Question

A \(1\) kW bulb radiates light uniformly in all directions. The intensity at a point on the surface of the surrounding sphere of area \(200\,\text{m}^2\) is (in \(\text{W m}^{-2}\))

• A. \(2\)
• B. \(4\)
• C. \(5\)
• D. \(6\)
• E. \(8\)

Hint:

For isotropic sources (uniform in all directions), always use \(I=\frac{P}{4\pi r^2}\) or directly \(P/A\) if area is given.

Answer 1

The Correct Option is C

Step 1: Understand the concept of intensity.
Intensity is defined as the power per unit area: \[ I=\frac{P}{A} \] where \(P\) is total power radiated and \(A\) is the area over which it is distributed.

Step 2: Identify the given quantities.
Power of the bulb: \[ P=1\,\text{kW}=1000\,\text{W} \] Area of the sphere: \[ A=200\,\text{m}^2 \]

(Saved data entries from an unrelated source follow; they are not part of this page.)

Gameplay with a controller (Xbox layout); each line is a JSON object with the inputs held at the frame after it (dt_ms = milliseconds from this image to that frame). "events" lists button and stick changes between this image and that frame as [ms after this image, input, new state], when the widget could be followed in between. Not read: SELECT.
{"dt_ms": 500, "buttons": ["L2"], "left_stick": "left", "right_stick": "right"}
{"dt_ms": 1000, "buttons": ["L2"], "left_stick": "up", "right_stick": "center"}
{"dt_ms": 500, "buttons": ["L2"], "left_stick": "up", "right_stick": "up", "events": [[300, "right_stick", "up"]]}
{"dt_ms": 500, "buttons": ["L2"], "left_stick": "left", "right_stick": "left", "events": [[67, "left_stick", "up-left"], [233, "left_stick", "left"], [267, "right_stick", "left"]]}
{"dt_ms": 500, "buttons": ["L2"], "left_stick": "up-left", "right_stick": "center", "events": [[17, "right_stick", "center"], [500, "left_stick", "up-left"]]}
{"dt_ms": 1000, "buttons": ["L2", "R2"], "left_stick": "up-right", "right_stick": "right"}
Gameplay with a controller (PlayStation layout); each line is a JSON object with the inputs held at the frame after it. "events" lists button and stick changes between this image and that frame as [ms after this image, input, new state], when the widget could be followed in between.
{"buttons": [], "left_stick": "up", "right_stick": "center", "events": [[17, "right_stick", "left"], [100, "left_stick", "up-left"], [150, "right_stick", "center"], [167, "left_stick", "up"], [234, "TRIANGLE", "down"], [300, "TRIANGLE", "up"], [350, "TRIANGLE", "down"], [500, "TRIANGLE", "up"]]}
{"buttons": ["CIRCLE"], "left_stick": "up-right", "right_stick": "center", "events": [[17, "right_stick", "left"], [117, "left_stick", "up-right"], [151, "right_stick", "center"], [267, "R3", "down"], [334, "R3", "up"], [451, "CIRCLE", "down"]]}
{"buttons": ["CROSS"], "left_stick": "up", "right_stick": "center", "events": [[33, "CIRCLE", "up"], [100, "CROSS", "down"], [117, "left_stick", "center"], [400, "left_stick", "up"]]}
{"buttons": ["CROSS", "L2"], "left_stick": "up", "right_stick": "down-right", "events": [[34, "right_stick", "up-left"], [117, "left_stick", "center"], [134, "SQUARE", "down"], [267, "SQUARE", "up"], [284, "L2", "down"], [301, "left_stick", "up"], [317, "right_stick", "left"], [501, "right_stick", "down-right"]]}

Step 3: Note uniform radiation.
Since the bulb radiates uniformly in all directions, the power is evenly distributed over the surface of the sphere.

Step 4: Apply the intensity formula.
\[ I=\frac{1000}{200} \]

Step 5: Simplify the expression.
\[ I=5\,\text{W m}^{-2} \]

Step 6: Interpret physically.
This means each square meter of the sphere receives \(5\) watts of power.

Step 7: Final answer.
\[ \boxed{5} \] which matches option \((3)\).